[PROBLEM TO SOLVE]:
Extract every naming line in the material below, from kingdom down to the last name given, and copy each one word for word.
____ EXCERPTED RECORDS
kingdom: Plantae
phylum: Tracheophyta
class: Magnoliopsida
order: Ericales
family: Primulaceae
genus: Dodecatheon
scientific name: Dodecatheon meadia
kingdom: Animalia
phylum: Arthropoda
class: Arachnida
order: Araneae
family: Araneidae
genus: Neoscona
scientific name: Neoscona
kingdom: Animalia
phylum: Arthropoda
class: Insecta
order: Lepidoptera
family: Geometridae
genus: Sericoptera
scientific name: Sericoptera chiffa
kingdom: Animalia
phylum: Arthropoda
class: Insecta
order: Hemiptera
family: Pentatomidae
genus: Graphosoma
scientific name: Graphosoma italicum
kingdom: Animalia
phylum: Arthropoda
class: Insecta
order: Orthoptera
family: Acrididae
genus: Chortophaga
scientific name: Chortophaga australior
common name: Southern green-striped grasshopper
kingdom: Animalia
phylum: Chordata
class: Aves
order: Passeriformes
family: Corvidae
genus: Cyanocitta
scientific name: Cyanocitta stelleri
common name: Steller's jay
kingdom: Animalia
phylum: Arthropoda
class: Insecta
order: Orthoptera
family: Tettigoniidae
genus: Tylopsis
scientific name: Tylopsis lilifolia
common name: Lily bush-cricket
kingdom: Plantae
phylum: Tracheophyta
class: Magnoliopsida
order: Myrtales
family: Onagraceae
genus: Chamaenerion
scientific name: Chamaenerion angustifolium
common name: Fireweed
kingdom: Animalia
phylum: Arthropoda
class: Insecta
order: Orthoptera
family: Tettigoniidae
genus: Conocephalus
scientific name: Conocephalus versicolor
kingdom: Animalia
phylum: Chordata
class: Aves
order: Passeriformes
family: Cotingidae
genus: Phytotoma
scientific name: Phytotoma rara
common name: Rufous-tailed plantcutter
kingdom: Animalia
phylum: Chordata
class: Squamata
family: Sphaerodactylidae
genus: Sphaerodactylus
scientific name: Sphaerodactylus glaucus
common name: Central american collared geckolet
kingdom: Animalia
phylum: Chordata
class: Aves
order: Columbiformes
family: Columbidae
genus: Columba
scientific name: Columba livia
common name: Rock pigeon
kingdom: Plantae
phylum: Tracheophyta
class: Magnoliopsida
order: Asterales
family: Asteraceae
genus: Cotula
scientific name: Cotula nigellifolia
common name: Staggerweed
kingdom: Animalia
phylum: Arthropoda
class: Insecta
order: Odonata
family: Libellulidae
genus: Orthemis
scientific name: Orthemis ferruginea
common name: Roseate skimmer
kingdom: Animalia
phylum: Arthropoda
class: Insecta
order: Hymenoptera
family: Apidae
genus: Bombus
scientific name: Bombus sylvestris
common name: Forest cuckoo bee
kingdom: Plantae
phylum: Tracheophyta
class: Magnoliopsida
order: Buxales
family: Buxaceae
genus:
________
[REPLY]:
kingdom: Plantae
phylum: Tracheophyta
class: Magnoliopsida
order: Ericales
family: Primulaceae
genus: Dodecatheon
scientific name: Dodecatheon meadia
kingdom: Animalia
phylum: Arthropoda
class: Arachnida
order: Araneae
family: Araneidae
genus: Neoscona
scientific name: Neoscona
kingdom: Animalia
phylum: Arthropoda
class: Insecta
order: Lepidoptera
family: Geometridae
genus: Sericoptera
scientific name: Sericoptera chiffa
kingdom: Animalia
phylum: Arthropoda
class: Insecta
order: Hemiptera
family: Pentatomidae
genus: Graphosoma
scientific name: Graphosoma italicum
kingdom: Animalia
phylum: Arthropoda
class: Insecta
order: Orthoptera
family: Acrididae
genus: Chortophaga
scientific name: Chortophaga australior
common name: Southern green-striped grasshopper
kingdom: Animalia
phylum: Chordata
class: Aves
order: Passeriformes
family: Corvidae
genus: Cyanocitta
scientific name: Cyanocitta stelleri
common name: Steller's jay
kingdom: Animalia
phylum: Arthropoda
class: Insecta
order: Orthoptera
family: Tettigoniidae
genus: Tylopsis
scientific name: Tylopsis lilifolia
common name: Lily bush-cricket
kingdom: Plantae
phylum: Tracheophyta
class: Magnoliopsida
order: Myrtales
family: Onagraceae
genus: Chamaenerion
scientific name: Chamaenerion angustifolium
common name: Fireweed
kingdom: Animalia
phylum: Arthropoda
class: Insecta
order: Orthoptera
family: Tettigoniidae
genus: Conocephalus
scientific name: Conocephalus versicolor
kingdom: Animalia
phylum: Chordata
class: Aves
order: Passeriformes
family: Cotingidae
genus: Phytotoma
scientific name: Phytotoma rara
common name: Rufous-tailed plantcutter
kingdom: Animalia
phylum: Chordata
class: Squamata
family: Sphaerodactylidae
genus: Sphaerodactylus
scientific name: Sphaerodactylus glaucus
common name: Central american collared geckolet
kingdom: Animalia
phylum: Chordata
class: Aves
order: Columbiformes
family: Columbidae
genus: Columba
scientific name: Columba livia
common name: Rock pigeon
kingdom: Plantae
phylum: Tracheophyta
class: Magnoliopsida
order: Asterales
family: Asteraceae
genus: Cotula
scientific name: Cotula nigellifolia
common name: Staggerweed
kingdom: Animalia
phylum: Arthropoda
class: Insecta
order: Odonata
family: Libellulidae
genus: Orthemis
scientific name: Orthemis ferruginea
common name: Roseate skimmer
kingdom: Animalia
phylum: Arthropoda
class: Insecta
order: Hymenoptera
family: Apidae
genus: Bombus
scientific name: Bombus sylvestris
common name: Forest cuckoo bee
kingdom: Plantae
phylum: Tracheophyta
class: Magnoliopsida
order: Buxales
family: Buxaceae
genus:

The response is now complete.